■ TO BE DONE:
1. Answer these from the passage about Sister Gabriele Ühlein's talk:
(a) Who asked "Where shall we find valiant women today?" at morning prayer?
(b) How many women proclaimed their valiance?
(c) For how many years has Sister Ühlein worked in her vocation of speaking on spirituality?
2. Revise the passage about Sister Ühlein's talk by rewriting everything from "Sister Ühlein speaks" down to "as a guide.", with "Scripture" replaced by "the Bible".
3. Write what comes next in the passage about Sister Ühlein's talk, beginning after its final sentence.

■ GIVEN PASSAGE:
Following morning prayer, at which Sister Pat Keating asked, “Where shall we find valiant women today?” and the audience answered, “Look! We are all around you,” Franciscan Sister Gabriele Ühlein led the women on a journey none will soon forget.
After the 200 women proclaimed their valiance, Sister Ühlein began with a poem from Emily Dickenson: “A word is dead when it is said, some say. I say it just begins to live that day.”
Sister Ühlein speaks on spirituality, a vocation she has thrived in for 20 years. She uses stories from Scripture — familiar stories presented as if they were on the bestsellers list in 1999. And though they aren’t, they should be. She ultimately breaks down spirituality in order to help others see the light for themselves, and she shares her experiences on the road of spirituality, but only as a guide.
“We hold out that light is possible, but each will find it in their own way,” she said. “Our spirituality helps us live our life situation with new life.”

■ ENTRIES SUPPLIED:
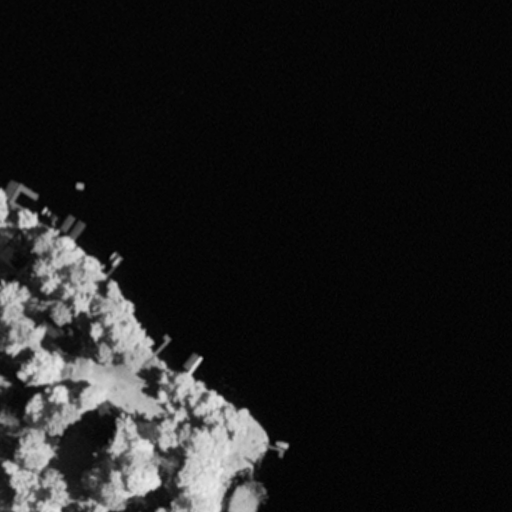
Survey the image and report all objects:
* * *
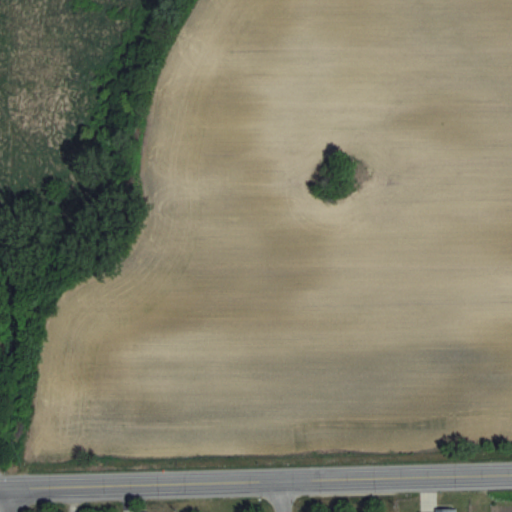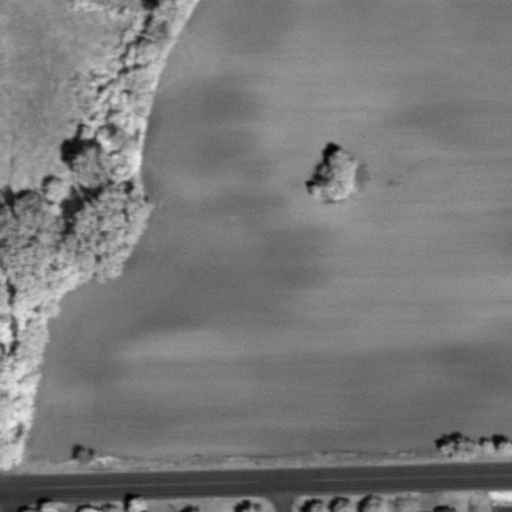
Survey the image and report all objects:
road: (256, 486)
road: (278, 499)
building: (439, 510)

■ RESPONSES TO THE TASKS:
1.
(a) Sister Pat Keating
(b) 200
(c) 20 years

2.
Sister Ühlein speaks on spirituality, a vocation she has thrived in for 20 years. She uses stories from the Bible — familiar stories presented as if they were on the bestsellers list in 1999. And though they aren’t, they should be. She ultimately breaks down spirituality in order to help others see the light for themselves, and she shares her experiences on the road of spirituality, but only as a guide.

3.
She likens one’s personal life to a story, in which spirituality helps you to take an active part. She also stressed that God is continually present in our lives, and that he will work with whatever elements should be introduced into it. But participation in the story, she explained, is not optional. “Optional only is the quality of our participation.” In personal storytelling, the parts that we’d rather leave out, are the chapters that probably have the most significance. Like a story that is told and retold parts change and are left out, and it is up to the storyteller to recognize the parts worth keeping.
“It takes courage to look at what is dying in our lives,” said Sister Ühlein. “God works in my life not for my sake, but for the one who needs help (those who are dying of thirst).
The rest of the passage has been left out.